Just be advised that incorporating a single Powerwall as a partial home backup is significantly more complicated than multiple Powerwalls as a whole home backup. How are you planning to connect the PV? The simplest approach would be to connect on the line side of the ATS so that when the grid goes down the PV shuts off and cannot backfeed the generator, but some customers will push back on that. It's good that you will have a Tesla expert to help with this.
Also be advised that if you install a single Powerwall as a partial backup and later want to install more of them to backup the whole service you will need to rewire and reconfigure the whole system. Equipment, conductors, and connectivity will all change. We get customers who want a single Powerwall now with the option of adding more later, but they do not understand how expensive the upgrade would be; the cost of the additional Powerwall is only part of the expense.
I don't see why that would have to be the case. If you know up front that ease of later full backup is a goal, then you can design the initial installation to make the later work easy to do. That may increase the cost of the initial work, but the later switch to full backup should just require adding the PWs and moving a feeder or two.
Thanks! Often times the learning happens 90% of the way into it, the other 10% happens after when I say to myself "Why did I do it that way? I could've done this way!"

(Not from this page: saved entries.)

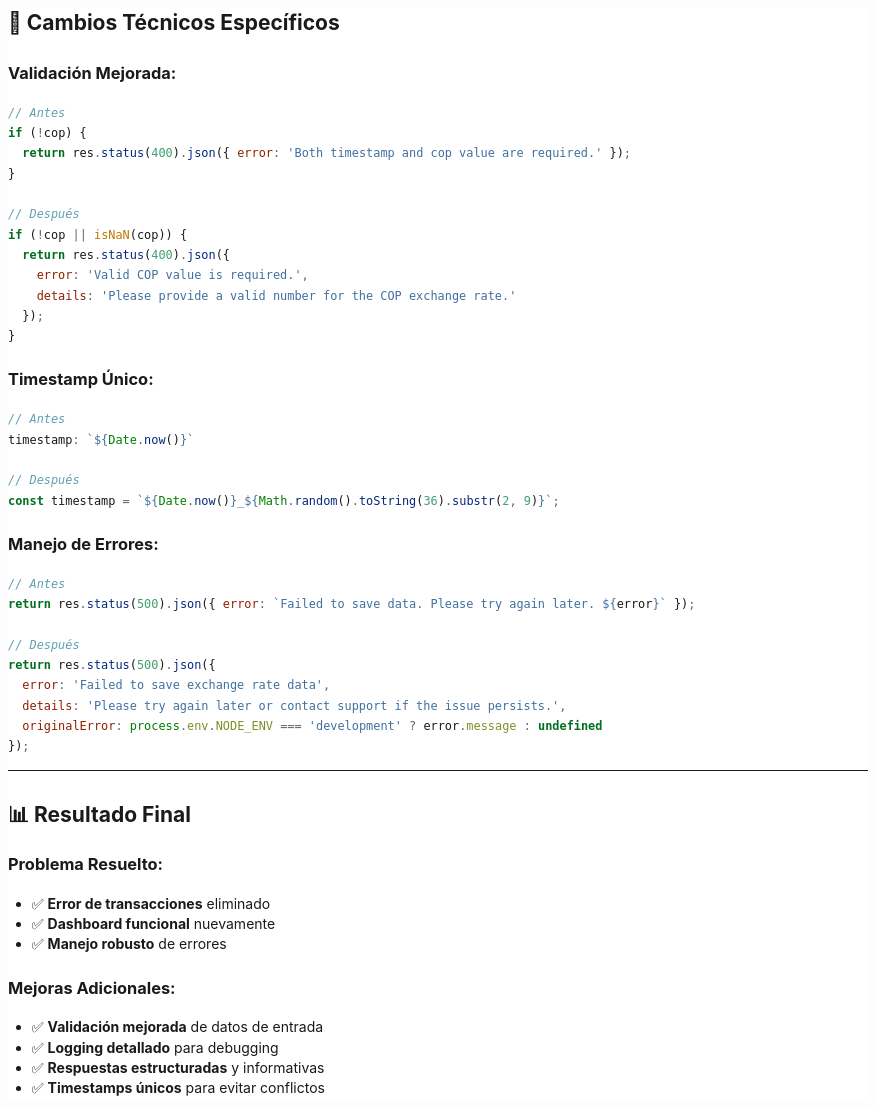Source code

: 
## 🔧 **Cambios Técnicos Específicos**

### **Validación Mejorada:**
```javascript
// Antes
if (!cop) {
  return res.status(400).json({ error: 'Both timestamp and cop value are required.' });
}

// Después
if (!cop || isNaN(cop)) {
  return res.status(400).json({ 
    error: 'Valid COP value is required.',
    details: 'Please provide a valid number for the COP exchange rate.'
  });
}
```

### **Timestamp Único:**
```javascript
// Antes
timestamp: `${Date.now()}`

// Después
const timestamp = `${Date.now()}_${Math.random().toString(36).substr(2, 9)}`;
```

### **Manejo de Errores:**
```javascript
// Antes
return res.status(500).json({ error: `Failed to save data. Please try again later. ${error}` });

// Después
return res.status(500).json({ 
  error: 'Failed to save exchange rate data',
  details: 'Please try again later or contact support if the issue persists.',
  originalError: process.env.NODE_ENV === 'development' ? error.message : undefined
});
```

---

## 📊 **Resultado Final**

### **Problema Resuelto:**
- ✅ **Error de transacciones** eliminado
- ✅ **Dashboard funcional** nuevamente
- ✅ **Manejo robusto** de errores

### **Mejoras Adicionales:**
- ✅ **Validación mejorada** de datos de entrada
- ✅ **Logging detallado** para debugging
- ✅ **Respuestas estructuradas** y informativas
- ✅ **Timestamps únicos** para evitar conflictos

Have you done this before? We have, and it has not been that simple for us.
Once only, but I've thought about these configurations a lot.
We have done it dozens of times, and most of the time adding a Powerwall and changing from a partial to whole home backup is major surgery.

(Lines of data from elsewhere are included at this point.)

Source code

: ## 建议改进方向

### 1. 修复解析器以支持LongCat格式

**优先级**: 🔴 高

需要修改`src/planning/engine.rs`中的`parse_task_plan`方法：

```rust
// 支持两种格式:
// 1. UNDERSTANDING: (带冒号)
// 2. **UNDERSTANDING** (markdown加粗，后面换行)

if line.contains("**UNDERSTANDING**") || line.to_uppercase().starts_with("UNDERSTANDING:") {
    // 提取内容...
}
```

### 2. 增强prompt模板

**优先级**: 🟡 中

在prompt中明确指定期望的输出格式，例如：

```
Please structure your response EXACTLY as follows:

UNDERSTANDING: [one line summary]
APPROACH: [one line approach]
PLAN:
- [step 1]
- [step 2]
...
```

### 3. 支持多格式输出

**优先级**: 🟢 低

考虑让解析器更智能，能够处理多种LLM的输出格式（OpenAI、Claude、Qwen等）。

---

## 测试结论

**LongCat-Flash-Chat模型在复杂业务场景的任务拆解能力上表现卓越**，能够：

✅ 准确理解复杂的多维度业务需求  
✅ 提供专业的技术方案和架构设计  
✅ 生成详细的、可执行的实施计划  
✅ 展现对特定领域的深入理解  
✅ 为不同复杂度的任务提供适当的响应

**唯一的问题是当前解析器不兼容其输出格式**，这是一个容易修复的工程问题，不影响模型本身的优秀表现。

Certainly likely if the original PW install was not designed with a plan for the future upgrade.
I have a dumb question. Have you done an analysis from your current electric bill to see what your average daily consumption is for the house? That really should be the starting point. You very well may need a 2nd battery but I don't see the sense in two separate Tesla systems with one battery each. Now you have an inverter with enough headroom to handle this kind of current? Is 21.56Kw its limit or can it handle more? Isn't it possible to add to the battery capacity of the already in-place system? Having two separate systems is twice the headache.
Yes, we will do an average daily usage for the house. The customer has the existing array but the original idea was for one Powerwall battery with the option to add a second to increase storage if needed. It was pointed out by jaggedben that there are many variables to consider. At the moment it looks like we will add a critical load backup panel but there is still a survey scheduled with the certified Tesla installer.

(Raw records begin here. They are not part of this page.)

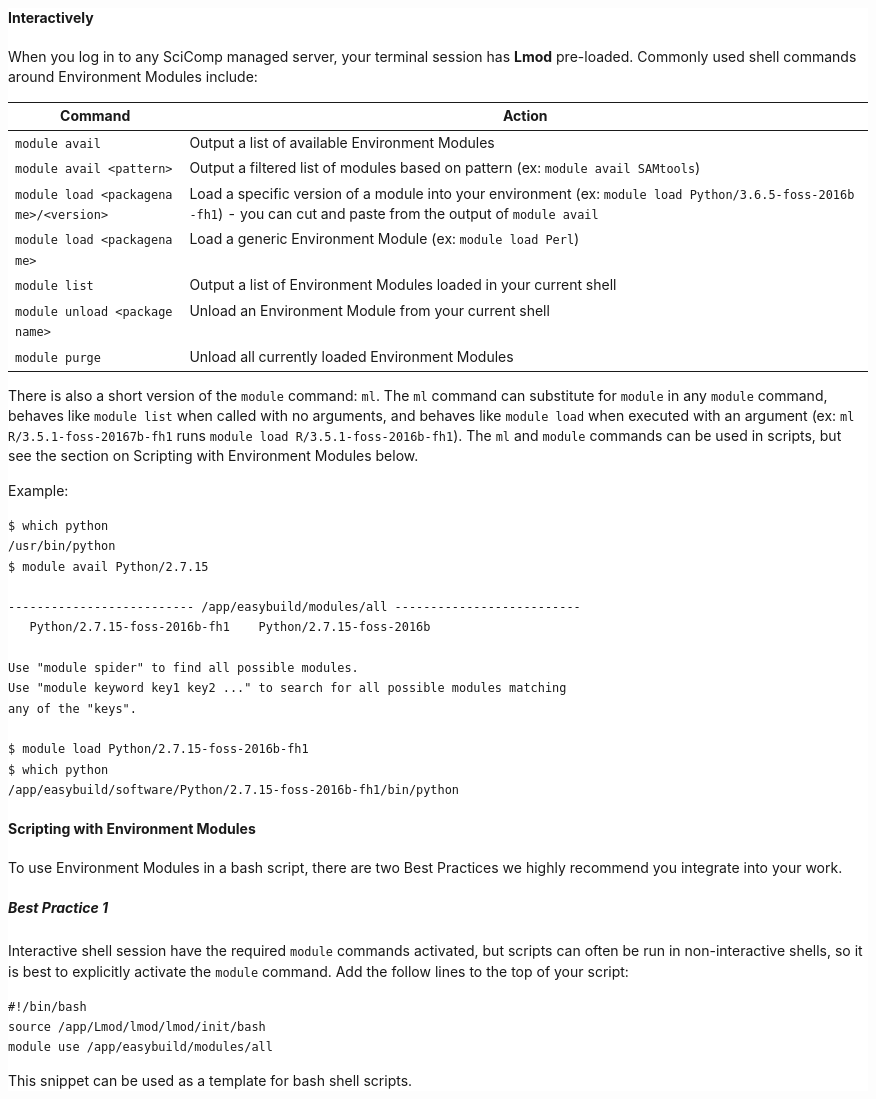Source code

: #### Interactively
When you log in to any SciComp managed server, your terminal session has **Lmod** pre-loaded. Commonly used shell commands around Environment Modules include:

Command | Action
--- | ---
`module avail` | Output a list of available Environment Modules
`module avail <pattern>` | Output a filtered list of modules based on pattern (ex: `module avail SAMtools`)
`module load <packagename>/<version>` | Load a specific version of a module into your environment (ex: `module load Python/3.6.5-foss-2016b-fh1`) - you can cut and paste from the output of `module avail`
`module load <packagename>` | Load a generic Environment Module (ex: `module load Perl`)
`module list` | Output a list of Environment Modules loaded in your current shell
`module unload <packagename>` | Unload an Environment Module from your current shell
`module purge` | Unload all currently loaded Environment Modules

There is also a short version of the `module` command: `ml`.  The `ml` command can substitute for `module` in any `module` command, behaves like `module list` when called with no arguments, and behaves like `module load` when executed with an argument (ex: `ml R/3.5.1-foss-20167b-fh1` runs `module load R/3.5.1-foss-2016b-fh1`). The `ml` and `module` commands can be used in scripts, but see the section on Scripting with Environment Modules below. 

Example:
```
$ which python
/usr/bin/python
$ module avail Python/2.7.15

-------------------------- /app/easybuild/modules/all --------------------------
   Python/2.7.15-foss-2016b-fh1    Python/2.7.15-foss-2016b

Use "module spider" to find all possible modules.
Use "module keyword key1 key2 ..." to search for all possible modules matching
any of the "keys".

$ module load Python/2.7.15-foss-2016b-fh1
$ which python
/app/easybuild/software/Python/2.7.15-foss-2016b-fh1/bin/python
```

#### Scripting with Environment Modules
To use Environment Modules in a bash script, there are two Best Practices we highly recommend you integrate into your work. 

##### Best Practice 1
Interactive shell session have the required `module` commands activated, but scripts can often be run in non-interactive shells, so it is best to explicitly activate the `module` command. Add the follow lines to the top of your script:
```
#!/bin/bash
source /app/Lmod/lmod/lmod/init/bash
module use /app/easybuild/modules/all
```
This snippet can be used as a template for bash shell scripts.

Good point. As far as I understand, the Tesla Gateway, which you should have if you're going with PW2 batteries, has a 'throughput' limit of 5Kw continuous, 7Kw surge. So aren't you limited by that, no matter how many batteries you have? Yes, a bigger array will last longer, but you cant be pulling 6Kw+ on a constant basis. So what's the actual draw with all A/C's running? The OP here seemed to indicate 21.56 was a limit but he didn't quite make it clear if that was the average house draw in Kw at any given time or the total KwH for a day, or perhaps the throughput limit of the inverter, which I'm leaning towards, but in any case that's a pretty good to big draw, indicating some big eaters of juice, like A/C's, electric water heaters, etc. Does Tesla offer Gateways that will allow more than 5Kw continuous? That's what you'd need if you want those multiple batteries to be able to supply heavier draw, right? I think dual systems with two separate controllers should be avoided at all costs. Knowing how secretive Tesla is, getting their batteries to work with some other controller/gateway or getting their gateway to work with other batteries might be an exercise in futility.
Incorrect. That's the capability of just one PW2, and for multiple PW2s those ratings add. The Gateway rating is 200A.
Interesting. I looked at the Datasheet for the Gateway and it does indeed say max AC input of 200a. So theoretically, I could open the grid circuit into the gateway, and leave it open and the system would use the grid only as necessary, and switch to the PW if the grid went down, but while it's on the grid, it could pull up to 200a AC, which is what the main breaker is marked. The 5Kw limit applies to battery ops only, it seems.